## DATA FOR THIS EXERCISE
[Start of Attachment]

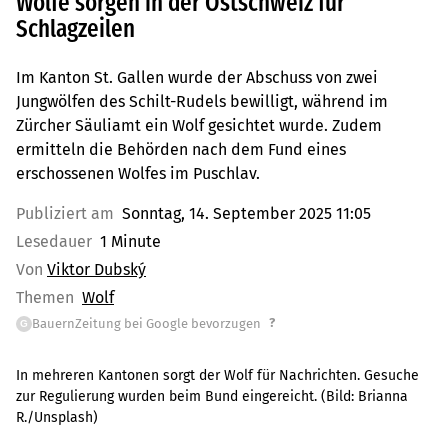
Wölfe sorgen in der Ostschweiz für
Schlagzeilen
Im Kanton St. Gallen wurde der Abschuss von zwei
Jungwölfen des Schilt-Rudels bewilligt, während im
Zürcher Säuliamt ein Wolf gesichtet wurde. Zudem
ermitteln die Behörden nach dem Fund eines
erschossenen Wolfes im Puschlav.
Publiziert am
Sonntag, 14. September 2025 11:05
Lesedauer
1 Minute
Von
Viktor Dubský
Themen
Wolf
?
BauernZeitung bei Google bevorzugen
G
In mehreren Kantonen sorgt der Wolf für Nachrichten. Gesuche
zur Regulierung wurden beim Bund eingereicht.
(Bild:
Brianna
R./Unsplash
)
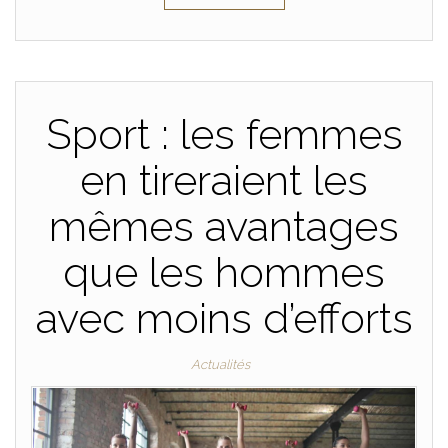
Sport : les femmes
en tireraient les
mêmes avantages
que les hommes
avec moins d’efforts
Actualités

[End of Attachment]

Without including any pictures, reproduce the data exactly.

## THE ANSWER
Wölfe sorgen in der Ostschweiz für
Schlagzeilen
Im Kanton St. Gallen wurde der Abschuss von zwei
Jungwölfen des Schilt-Rudels bewilligt, während im
Zürcher Säuliamt ein Wolf gesichtet wurde. Zudem
ermitteln die Behörden nach dem Fund eines
erschossenen Wolfes im Puschlav.
Publiziert am
Sonntag, 14. September 2025 11:05
Lesedauer
1 Minute
Von
Viktor Dubský
Themen
Wolf
?
BauernZeitung bei Google bevorzugen
G
In mehreren Kantonen sorgt der Wolf für Nachrichten. Gesuche
zur Regulierung wurden beim Bund eingereicht.
(Bild:
Brianna
R./Unsplash
)
Sport : les femmes
en tireraient les
mêmes avantages
que les hommes
avec moins d’efforts
Actualités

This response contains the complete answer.